2. Our concern with how well, or otherwise, people sleep at night is bordering on monomania. I will just say that unless one wants to be discussing pillows, blankets and sleepsacks well past the lunch hour, the safest answer to the anxious "How did you sleep last night?" that we fire at each other every groggy morning is "Oh, I slept wonderfully, thanks". Even if it felt like your bed was a concrete slab on a windy moor with a rock for a pillow.
3. We are such a bunch of hams. One of my sisters (who has recently joined a burlesque dance troupe, which is in itself rather telling..) suggested we put on a bit of a show for Mama Twilight. There was belly-dancing by Sister"Dita" Twilight, poetry about Tom Jones by Sister "Sylvia" Twilight, and a martial arts display by Sister "Uma" Twilight that literally floored me.
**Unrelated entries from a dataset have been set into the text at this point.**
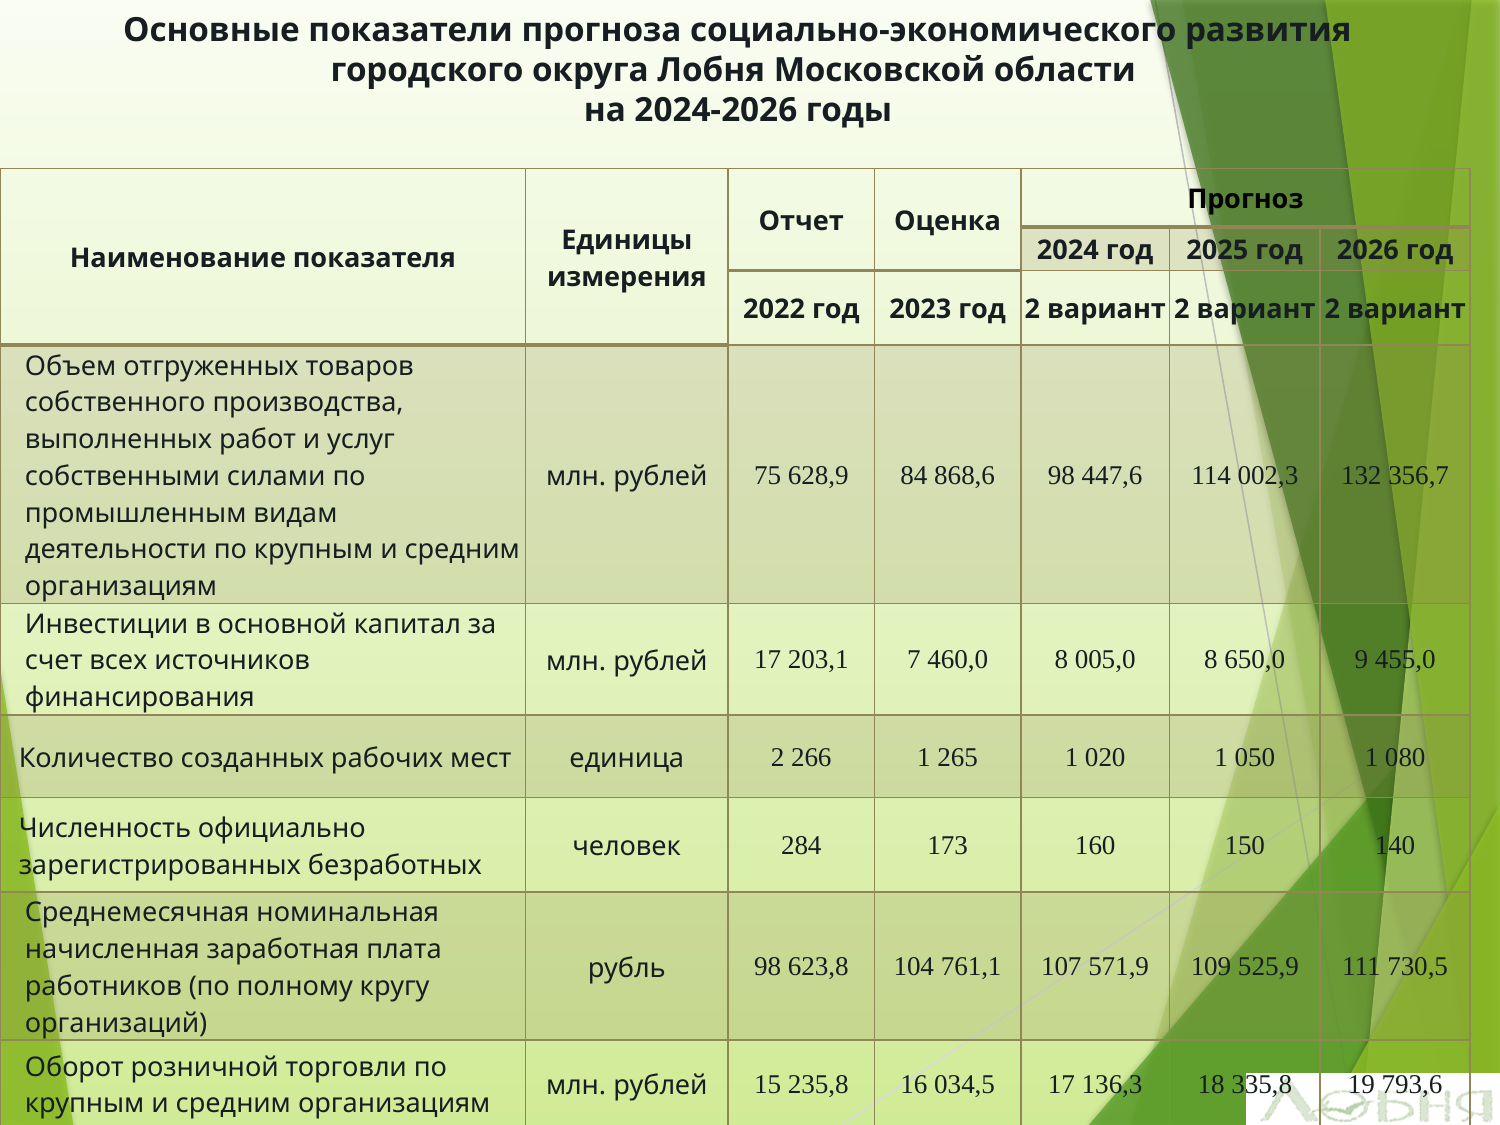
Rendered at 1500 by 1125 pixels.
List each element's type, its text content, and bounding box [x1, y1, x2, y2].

table_cell 15 235,8 [729, 1041, 874, 1125]
text_box Основные показатели прогноза социально-экономического развития городского округа Лобня Московской области на 2024-2026 годы [29, 1, 1447, 169]
table_cell 17 203,1 [729, 604, 874, 714]
table_cell 114 002,3 [1170, 346, 1319, 603]
table_cell Численность официально зарегистрированных безработных [1, 798, 525, 891]
table_cell 140 [1321, 798, 1469, 891]
picture [1245, 1072, 1500, 1125]
table_cell 111 730,5 [1321, 893, 1469, 1039]
table_cell 2 вариант [1321, 271, 1469, 344]
table_header Прогноз [1022, 169, 1469, 225]
table_cell Количество созданных рабочих мест [1, 716, 525, 797]
table_cell 1 050 [1170, 716, 1319, 797]
table_cell 1 020 [1022, 716, 1169, 797]
table_cell 75 628,9 [729, 346, 874, 603]
table_cell 109 525,9 [1170, 893, 1319, 1039]
table_cell 2 вариант [1022, 271, 1169, 344]
table_cell Среднемесячная номинальная начисленная заработная плата работников (по полному кругу организаций) [1, 893, 525, 1039]
table_cell 107 571,9 [1022, 893, 1169, 1039]
table_cell 18 335,8 [1170, 1041, 1319, 1125]
table_cell единица [526, 716, 727, 797]
table_cell Инвестиции в основной капитал за счет всех источников финансирования [1, 604, 525, 714]
text_box [324, 169, 1376, 211]
table_cell млн. рублей [526, 347, 727, 603]
table_cell Объем отгруженных товаров собственного производства, выполненных работ и услуг собственными силами по промышленным видам деятельности по крупным и средним организациям [1, 347, 525, 603]
table_cell 2 266 [729, 716, 874, 797]
table_cell 2023 год [875, 272, 1020, 344]
table_cell 2 вариант [1170, 271, 1319, 344]
table_cell 7 460,0 [875, 604, 1020, 714]
table_cell 8 005,0 [1022, 604, 1169, 714]
table_header Единицы измерения [526, 211, 727, 343]
table_cell 1 080 [1321, 716, 1469, 797]
table_cell 98 623,8 [729, 893, 874, 1039]
table_cell рубль [526, 893, 727, 1039]
table_cell 2022 год [729, 272, 874, 344]
table_cell 2026 год [1321, 229, 1469, 270]
table_cell 19 793,6 [1321, 1041, 1469, 1072]
table_cell 132 356,7 [1321, 346, 1469, 603]
table_cell 8 650,0 [1170, 604, 1319, 714]
table_cell 98 447,6 [1022, 346, 1169, 603]
table_cell 104 761,1 [875, 893, 1020, 1039]
table_cell 160 [1022, 798, 1169, 891]
table_header Наименование показателя [1, 169, 525, 343]
table_cell 17 136,3 [1022, 1041, 1169, 1125]
table_cell 173 [875, 798, 1020, 891]
table_cell 1 265 [875, 716, 1020, 797]
table_cell 16 034,5 [875, 1041, 1020, 1125]
table_cell 284 [729, 798, 874, 891]
table_cell 2024 год [1022, 229, 1169, 270]
table_cell 150 [1170, 798, 1319, 891]
table_cell 2025 год [1170, 229, 1319, 270]
table_cell 84 868,6 [875, 346, 1020, 603]
table_header Оценка [875, 211, 1020, 269]
table_cell человек [526, 798, 727, 891]
table_cell Оборот розничной торговли по крупным и средним организациям [1, 1041, 525, 1125]
table_cell 9 455,0 [1321, 604, 1469, 714]
table_cell млн. рублей [526, 1041, 727, 1125]
table_header Отчет [729, 211, 874, 269]
table_cell млн. рублей [526, 604, 727, 714]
There was hip-hop dancing and movie re-enactment by The Young Folks, all manner of mock tearful recitation by Papa Twilight and a little warbled tune courtesy of Yours Truly. Despite myself, I resisted the urge to give Dear Patient M the "they're not usually like this" look. He would not buy it for one second. He knows me too well. Rather, it was he who had the "ah, it all makes sense now" look. (Incidentally, when he first met me, he erroneously accused me of involvement in amateur theatre, a charge which has always left me mystified...I mean,moi?).
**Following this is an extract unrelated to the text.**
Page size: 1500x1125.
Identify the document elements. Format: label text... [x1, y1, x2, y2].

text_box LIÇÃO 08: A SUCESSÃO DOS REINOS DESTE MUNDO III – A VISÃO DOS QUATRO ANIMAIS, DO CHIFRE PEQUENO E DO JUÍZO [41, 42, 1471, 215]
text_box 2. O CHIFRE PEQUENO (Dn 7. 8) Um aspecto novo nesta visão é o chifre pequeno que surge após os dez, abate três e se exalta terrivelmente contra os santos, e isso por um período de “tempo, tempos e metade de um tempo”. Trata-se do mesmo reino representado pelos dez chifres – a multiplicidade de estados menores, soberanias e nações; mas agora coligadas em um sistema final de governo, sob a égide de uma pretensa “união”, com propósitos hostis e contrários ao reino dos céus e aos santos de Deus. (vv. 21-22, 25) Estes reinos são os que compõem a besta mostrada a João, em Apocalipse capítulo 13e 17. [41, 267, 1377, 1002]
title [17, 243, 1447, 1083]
I know this might all sound a bit like the Brady Bunch Variety Hour or something similarly grotesque. You will be comforted to know that we have never run smiling onto a television stage wearing matching flare-suits in an attempt to win a silver platter for our parents. We have, of course, had all manner of darknesses in the past - self destructiveness, substance abuse, the usual tensions and recriminations that dog any family worth its salt. Which made this united commitment to unbridled silliness all the sweeter. My dear Grandma (who has been eulogised on these pages before) had a mantra that one must always rise to the occasion. And rise to the occasion we did.
So, here's to my dear Mum, Mama Twilight. Mama Twilight who has been caught smiling at a bowl of cream as she whipped it, who still thinks that 'people are nice' despite all the evidence to the contrary and who one day quietly but firmly informed us that she was, in fact, a woman who runs with the wolves. And who, along with Dad, brought us up to be ourselves and not to conform for conformity's sake, who made it known she loved us and was proud of us even when we were horrible and who unerringly embraced all of our childish enthusiasms with an enthusiasm all her own.